__Text block__
::::
3

I am new to web development and scraping in general and I am trying to challenge myself by scrape websites like LinkedIn. Since they have embers and dynamically changing ids it is a bit more struggle to scrape properly.

I am trying to scrape the "experience section" of a LinkedIn profile by looking using the following code:

experience = driver.find_element_by_xpath('//section[@id = "experience-section"]/ul/li[@class="position"]')

the driver got the entire Linkedin profile webpage. I would like to have all the position under the "experience-section". The error message is:

Unable to locate element: {"method":"xpath","selector":"//section[@id = "experience-section"]/ul/li/div[@class="position"]"}

I am able to scrape other stuff on Linkedin, but the experience section is a big struggle for me. Is the xpath wrong? if yes, what could I change?
::::
__Data shown__
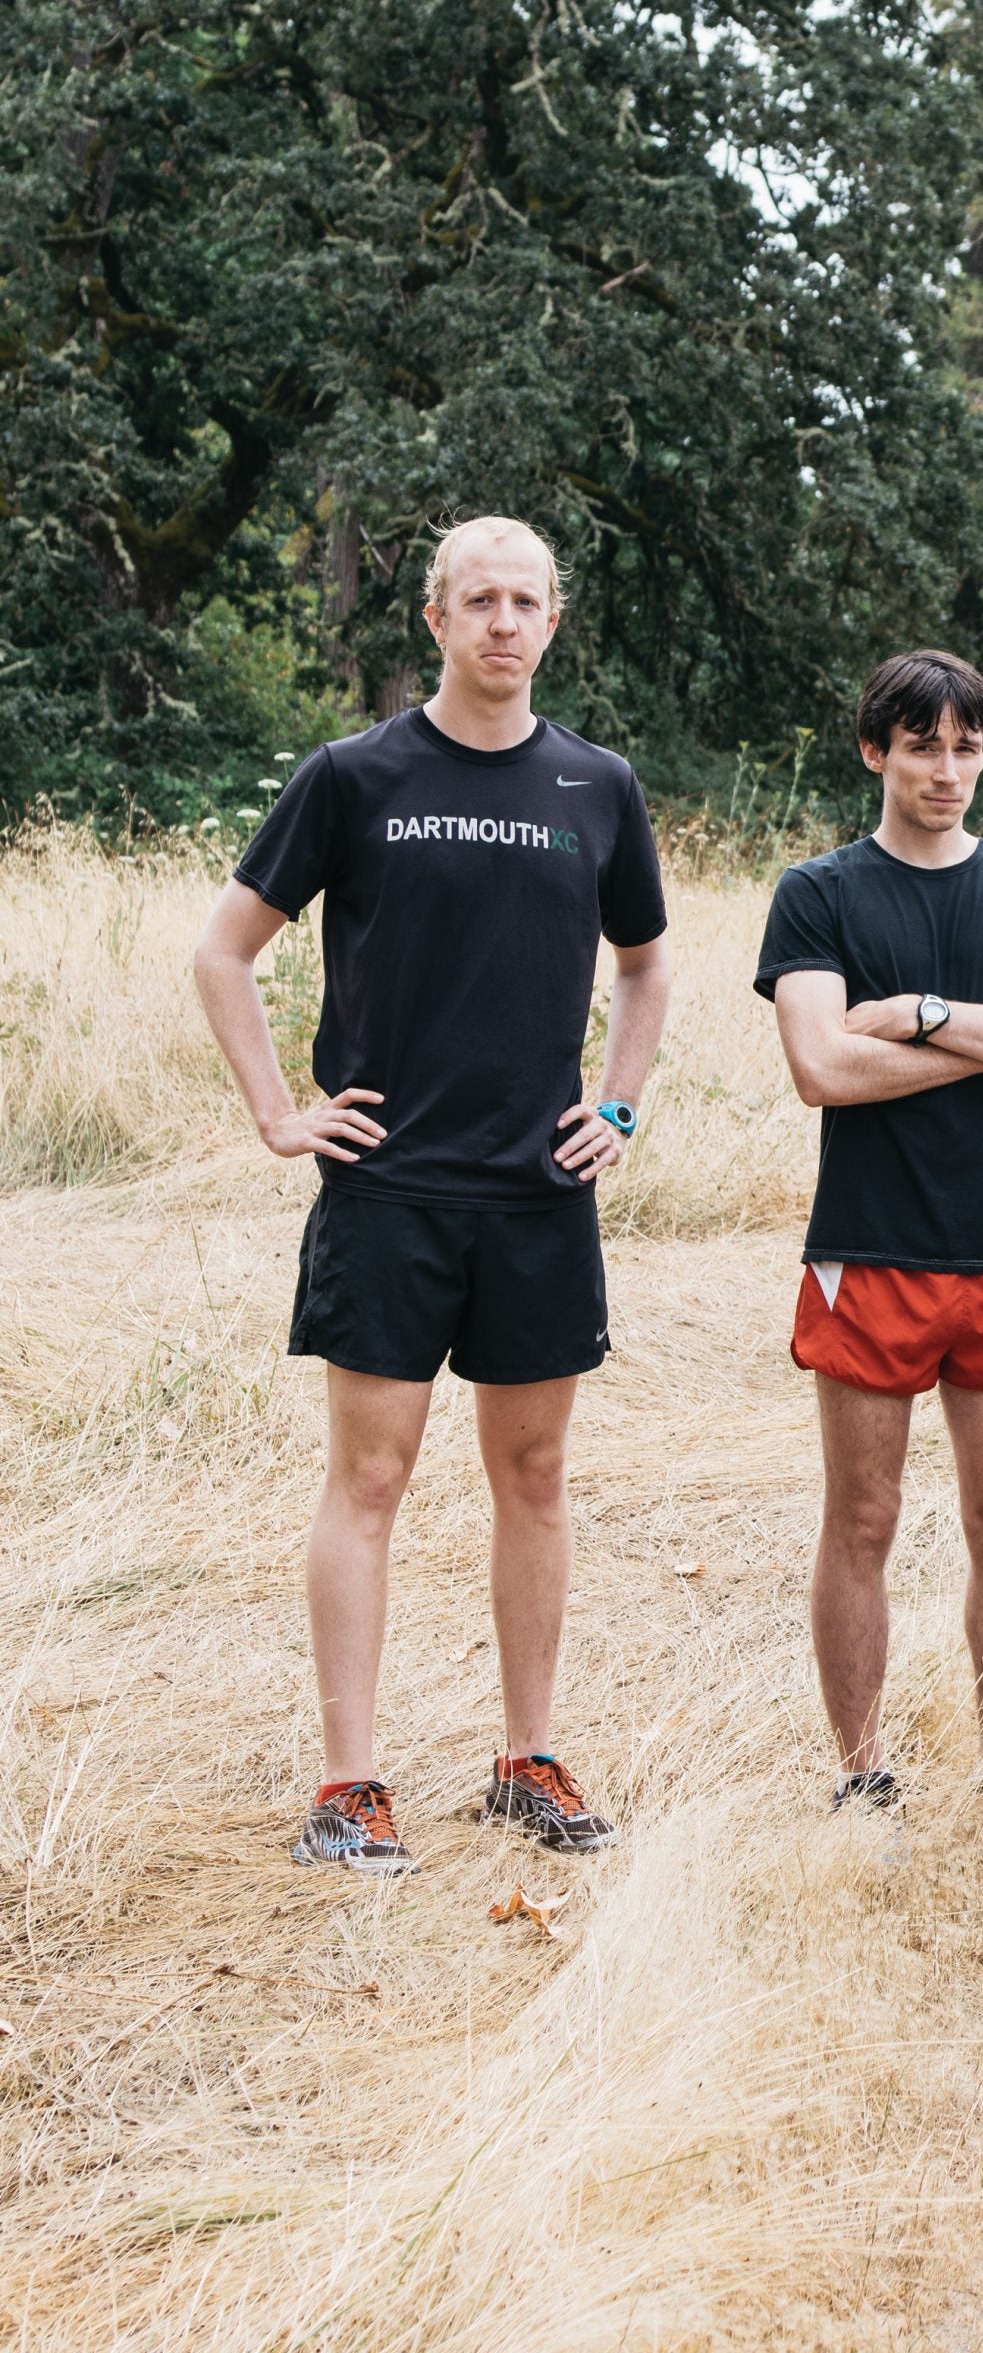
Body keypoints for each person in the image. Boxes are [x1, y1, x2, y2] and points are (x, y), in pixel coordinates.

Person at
::::
__List of tasks__
1 - Print the LinkedIn scraping question above, between "experience = driver.find_element_by_xpath('//section[@id" and "could I change?", inclusive.
2 - According to the LinkedIn scraping question above, why is LinkedIn harder to scrape properly?

__Per-task outputs__
1 -
experience = driver.find_element_by_xpath('//section[@id = "experience-section"]/ul/li[@class="position"]')

the driver got the entire Linkedin profile webpage. I would like to have all the position under the "experience-section". The error message is:

Unable to locate element: {"method":"xpath","selector":"//section[@id = "experience-section"]/ul/li/div[@class="position"]"}

I am able to scrape other stuff on Linkedin, but the experience section is a big struggle for me. Is the xpath wrong? if yes, what could I change?

2 - LinkedIn is harder to scrape properly because it has embers and dynamically changing ids.